[TASK INSTRUCTIONS] Copy out each line of the data below in which "click" appears.

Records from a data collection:
((

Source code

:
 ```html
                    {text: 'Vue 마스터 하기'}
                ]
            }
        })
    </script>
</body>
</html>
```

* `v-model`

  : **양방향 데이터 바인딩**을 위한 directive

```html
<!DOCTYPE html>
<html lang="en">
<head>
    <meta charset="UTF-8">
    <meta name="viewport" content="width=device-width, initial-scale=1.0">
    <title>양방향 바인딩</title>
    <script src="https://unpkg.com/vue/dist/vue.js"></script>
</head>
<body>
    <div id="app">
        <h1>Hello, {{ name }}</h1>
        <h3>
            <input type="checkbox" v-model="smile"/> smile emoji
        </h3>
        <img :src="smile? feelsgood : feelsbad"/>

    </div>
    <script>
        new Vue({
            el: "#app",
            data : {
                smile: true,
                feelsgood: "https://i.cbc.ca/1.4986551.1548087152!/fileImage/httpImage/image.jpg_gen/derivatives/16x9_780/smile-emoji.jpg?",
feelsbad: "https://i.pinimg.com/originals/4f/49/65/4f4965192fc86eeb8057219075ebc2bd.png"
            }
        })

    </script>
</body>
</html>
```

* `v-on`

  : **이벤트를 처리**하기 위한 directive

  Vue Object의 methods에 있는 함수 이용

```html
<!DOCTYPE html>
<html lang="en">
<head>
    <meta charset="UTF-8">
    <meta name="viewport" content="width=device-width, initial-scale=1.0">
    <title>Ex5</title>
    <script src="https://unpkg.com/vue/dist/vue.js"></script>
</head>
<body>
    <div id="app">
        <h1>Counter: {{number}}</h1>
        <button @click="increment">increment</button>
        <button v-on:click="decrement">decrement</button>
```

))

[ANSWER FOR THE TASK]
        <button @click="increment">increment</button>
        <button v-on:click="decrement">decrement</button>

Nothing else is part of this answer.